> [GIVEN MATERIAL]
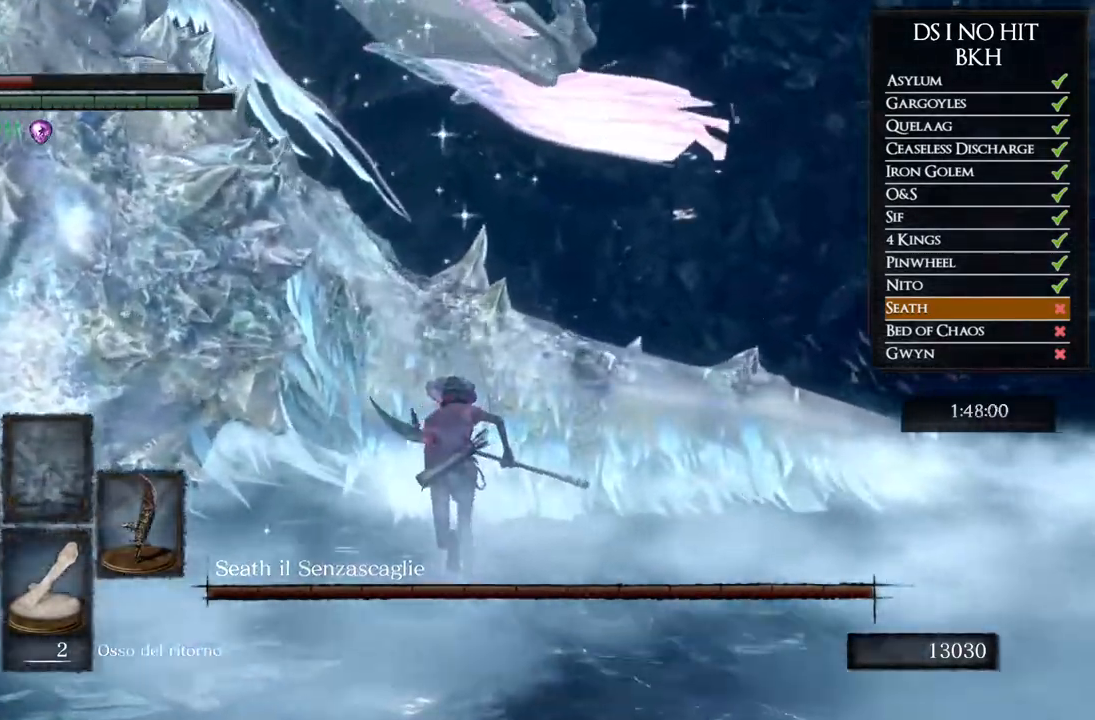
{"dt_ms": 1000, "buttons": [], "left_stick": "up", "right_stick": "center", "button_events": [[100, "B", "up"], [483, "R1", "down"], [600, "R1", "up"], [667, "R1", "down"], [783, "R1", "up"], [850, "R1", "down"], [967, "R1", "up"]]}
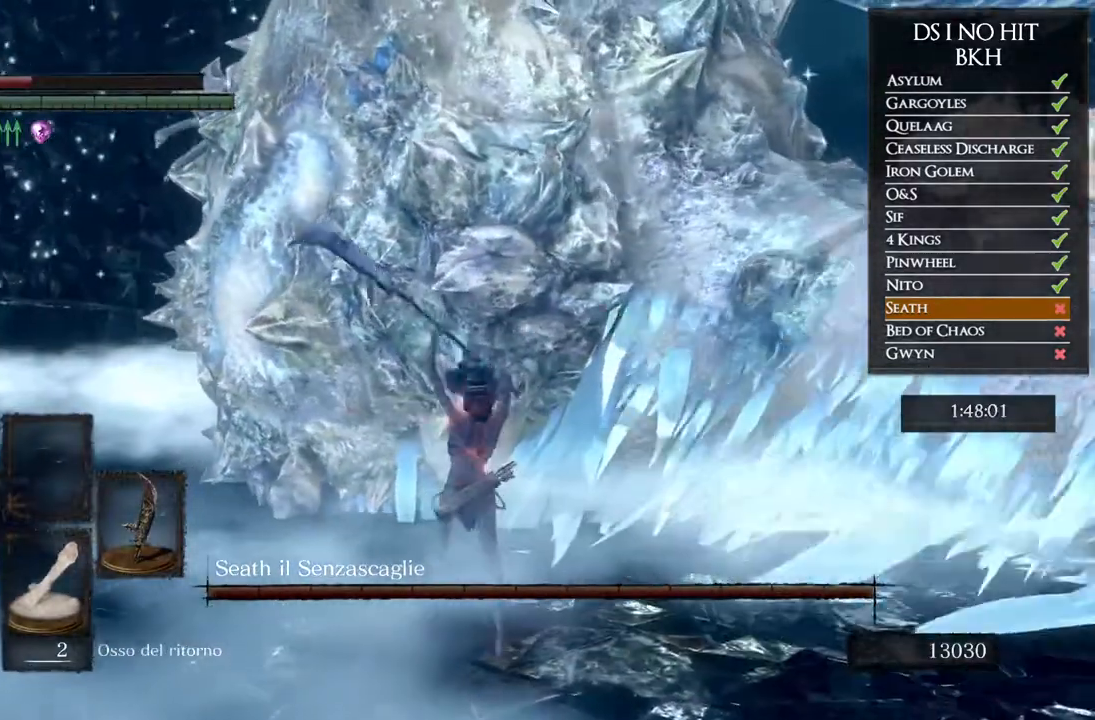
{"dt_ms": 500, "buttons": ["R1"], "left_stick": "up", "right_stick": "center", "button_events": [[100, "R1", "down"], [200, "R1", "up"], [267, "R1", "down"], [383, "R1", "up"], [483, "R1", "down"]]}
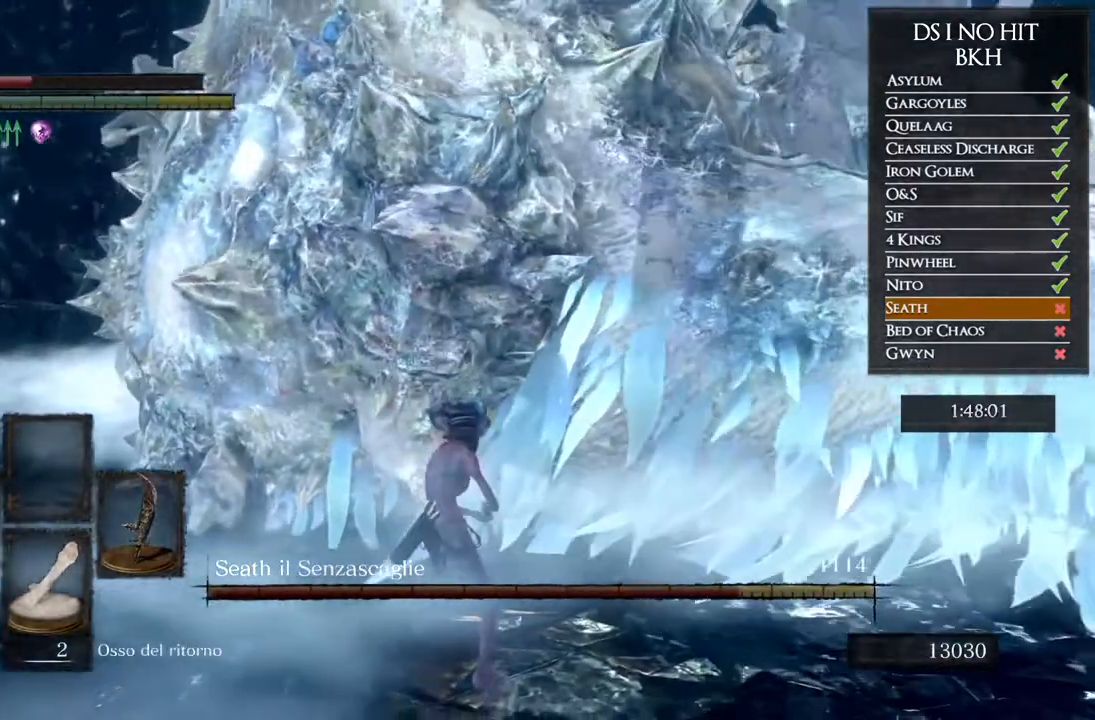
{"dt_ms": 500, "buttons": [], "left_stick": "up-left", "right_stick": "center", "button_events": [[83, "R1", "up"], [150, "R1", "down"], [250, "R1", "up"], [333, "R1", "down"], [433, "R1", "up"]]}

> [WORK TASK] What you return should be all of the material above, exactly, and none of its pictures.

> [EXPECTED ANSWER]
{"dt_ms": 1000, "buttons": [], "left_stick": "up", "right_stick": "center", "button_events": [[100, "B", "up"], [483, "R1", "down"], [600, "R1", "up"], [667, "R1", "down"], [783, "R1", "up"], [850, "R1", "down"], [967, "R1", "up"]]}
{"dt_ms": 500, "buttons": ["R1"], "left_stick": "up", "right_stick": "center", "button_events": [[100, "R1", "down"], [200, "R1", "up"], [267, "R1", "down"], [383, "R1", "up"], [483, "R1", "down"]]}
{"dt_ms": 500, "buttons": [], "left_stick": "up-left", "right_stick": "center", "button_events": [[83, "R1", "up"], [150, "R1", "down"], [250, "R1", "up"], [333, "R1", "down"], [433, "R1", "up"]]}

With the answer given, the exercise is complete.